From "Published posthumously in 1964, A Moveable Feast remains one of Ernest Hemingway's most beloved works. It is his classic memoir of Paris in the 1920s, filled with irreverent portraits of other expatriate luminaries such as F. Scott Fitzgerald and Gertrude Stein; tender memories of his first wife, Hadley; and insightful recollections of his own early experiments with his craft. It is a literary feast, brilliantly evoking the exuberant mood of Paris after World War I and the youthful spirit, unbridled creativity, and unquenchable enthusiasm that Hemingway himself epitomized."

My Two Cents:

Ah early 20th century Paris! Land of cafes and writers. Can you imagine having a drink in a cafe while sitting across the table from Ernest Hemingway or F. Scott Fitzgerald while discussing their latest work? A Movable Feast gives you the chance to do just that. Hemingway takes us to glamorous Paris where the writing elite of the time have all descended to fine tune their craft. This book is so awesome. It's sort of a who's who of the cafe culture of Paris during the 1920s, a time period that I'm absolutely in love with.

This is really my first experience with Hemingway and as far as I know, this is one of his only non-fiction books. Even from this book with his friends and familiars as his focus, you can see why he's still so beloved by readers today.

Probably my favorite parts of the books were the parts about Hemingway's family and also F. Scott Fitzgerald and his family. This book is rare as it isn't too often that you get to hear first hand information about people that I really admire like this.

What I can say is that this book definitely whet my appetite to read more Hemingway.
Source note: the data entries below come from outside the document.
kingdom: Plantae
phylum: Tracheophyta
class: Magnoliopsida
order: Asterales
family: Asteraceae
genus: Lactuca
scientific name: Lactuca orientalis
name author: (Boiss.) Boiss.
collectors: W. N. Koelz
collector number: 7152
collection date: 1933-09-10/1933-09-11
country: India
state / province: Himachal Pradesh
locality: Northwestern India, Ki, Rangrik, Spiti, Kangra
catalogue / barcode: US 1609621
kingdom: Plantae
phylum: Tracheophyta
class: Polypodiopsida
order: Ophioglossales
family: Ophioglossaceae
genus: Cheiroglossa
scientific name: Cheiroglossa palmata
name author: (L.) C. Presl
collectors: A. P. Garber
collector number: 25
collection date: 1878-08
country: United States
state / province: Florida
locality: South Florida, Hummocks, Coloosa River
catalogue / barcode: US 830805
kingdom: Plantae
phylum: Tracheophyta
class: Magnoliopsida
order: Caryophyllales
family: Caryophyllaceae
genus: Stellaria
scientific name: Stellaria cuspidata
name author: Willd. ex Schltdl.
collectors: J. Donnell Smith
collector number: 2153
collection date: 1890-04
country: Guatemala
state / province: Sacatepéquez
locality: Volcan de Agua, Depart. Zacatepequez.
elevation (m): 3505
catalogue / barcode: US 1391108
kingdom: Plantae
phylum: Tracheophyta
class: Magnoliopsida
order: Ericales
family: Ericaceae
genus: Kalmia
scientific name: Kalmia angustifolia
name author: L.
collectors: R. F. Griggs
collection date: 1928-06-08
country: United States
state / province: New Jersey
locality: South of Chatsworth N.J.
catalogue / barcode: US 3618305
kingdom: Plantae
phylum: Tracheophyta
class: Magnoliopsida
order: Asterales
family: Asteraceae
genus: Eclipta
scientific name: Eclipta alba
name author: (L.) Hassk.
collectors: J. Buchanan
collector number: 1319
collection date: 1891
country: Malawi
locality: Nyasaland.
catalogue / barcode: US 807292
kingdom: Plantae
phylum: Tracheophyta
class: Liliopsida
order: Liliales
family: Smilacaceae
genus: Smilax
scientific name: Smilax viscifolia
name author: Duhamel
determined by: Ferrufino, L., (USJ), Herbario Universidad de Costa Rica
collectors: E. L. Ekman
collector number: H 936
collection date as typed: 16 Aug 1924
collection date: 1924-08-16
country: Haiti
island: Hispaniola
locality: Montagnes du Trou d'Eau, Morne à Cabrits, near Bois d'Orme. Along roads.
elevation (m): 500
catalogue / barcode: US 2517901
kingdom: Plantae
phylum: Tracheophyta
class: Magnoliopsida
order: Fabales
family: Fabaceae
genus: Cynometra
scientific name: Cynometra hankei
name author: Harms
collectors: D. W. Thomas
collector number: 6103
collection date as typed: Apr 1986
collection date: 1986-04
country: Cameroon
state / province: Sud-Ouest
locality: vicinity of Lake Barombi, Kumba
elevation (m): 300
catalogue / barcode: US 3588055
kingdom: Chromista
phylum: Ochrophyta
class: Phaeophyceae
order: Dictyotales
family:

  1. Oh this does sound good! I only started reading a fiction one of his a long time ago (not sure why I never finished), but I'm definitely interested in this one too. I like the "who's who" aspect of it!

    1. Be ready to feel like you want to jump on a plane to Paris ;)

  2. I loved it too. I bought it thinking it was a novel, because I'm a doofus. But I loved it so much--how great to be following Hemingway around Paris. The parts about F. Scott Fitzgerald were so much funnier than I expected them to be. (He was... kind of a doofus too. If brilliant.)

    The only downside of reading this novel, plus the writings of Martha Gelhorn, is that you won't enjoy The Paris Wife. Because you already know how it ends.

    1. Ugh, I better read The Paris Wife soon then. I actually won a copy a couple months ago and it has been sitting on my shelf waiting to be read. So many books, so little time!